## [PROVIDED PASSAGE]
================================
All of the studies that exhibited the perception of sexuality preference status was advocating the idea of how gay men and lesbian women should report its sexual abuse problems that continue put themselves into depression because of the limitations of the sample size that could not verify the reliability of the data and could not generalize the data based on the small sample size. The models used to assess the stages of identity formation are the theories that a researcher can review in a qualitative study. However, this qualitative study is not useful to researchers who wanted to use quantitative empirical data to interpret the variables (models) such as persons who utilized the Model of Gay and Lesbian Identity Formation sequences and compare to the persons who utilized the Morales Identity Formation Model for Ethnic Minority Gays and Lesbians to examine the relevance of other precedence studies to find correlations between the reliability and validity of the data. However, the article provided a sufficient quantitative research studies to create a hypothesis question from the given models. The writing appeared to be easy to follow and easy to read; the tone of the article is clear, but they missed out the visuals as it would be helpful to the researchers.


Walker, M., Hernandez, A. & Davey, M. (2012) Childhood Sexual Abuse and Adult Sexual Identity Formation: Intersection of Gender Race, and Sexual Orientation. The American Journal of Family Therapy. 40: 385-398.
================================
## [EXERCISE INSTRUCTIONS]
• 1. In the critique, which journal published the article by Walker, Hernandez and Davey?
• 2. Translate this sentence from the critique into Spanish: "The models used to assess the stages of identity formation are the theories that a researcher can review in a qualitative study."
• 3. From the critique, extract the part that opens with the words containing "Walker, M., Hernandez, A." and closes with "Therapy. 40: 385-398.".
================================
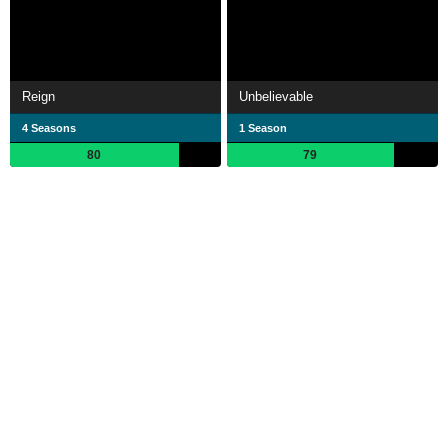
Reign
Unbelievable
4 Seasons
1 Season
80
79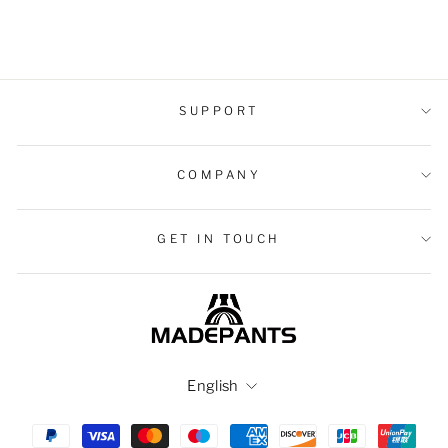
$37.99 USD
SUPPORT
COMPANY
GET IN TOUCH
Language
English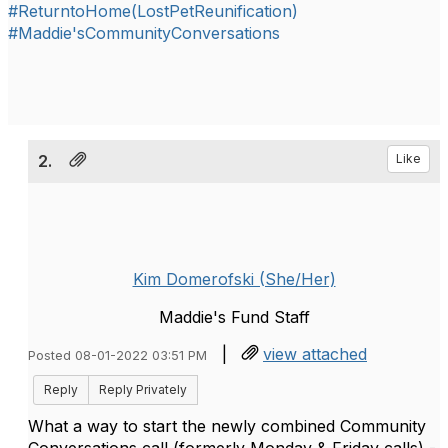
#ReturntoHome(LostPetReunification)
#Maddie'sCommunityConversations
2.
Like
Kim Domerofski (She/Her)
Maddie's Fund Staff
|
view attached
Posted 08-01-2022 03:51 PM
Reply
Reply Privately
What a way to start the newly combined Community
================================
## [SOLUTIONS PER TASK]
• 1. The American Journal of Family Therapy

• 2. Los modelos utilizados para evaluar las etapas de la formación de la identidad son las teorías que un investigador puede revisar en un estudio cualitativo.

• 3.
Walker, M., Hernandez, A. & Davey, M. (2012) Childhood Sexual Abuse and Adult Sexual Identity Formation: Intersection of Gender Race, and Sexual Orientation. The American Journal of Family Therapy. 40: 385-398.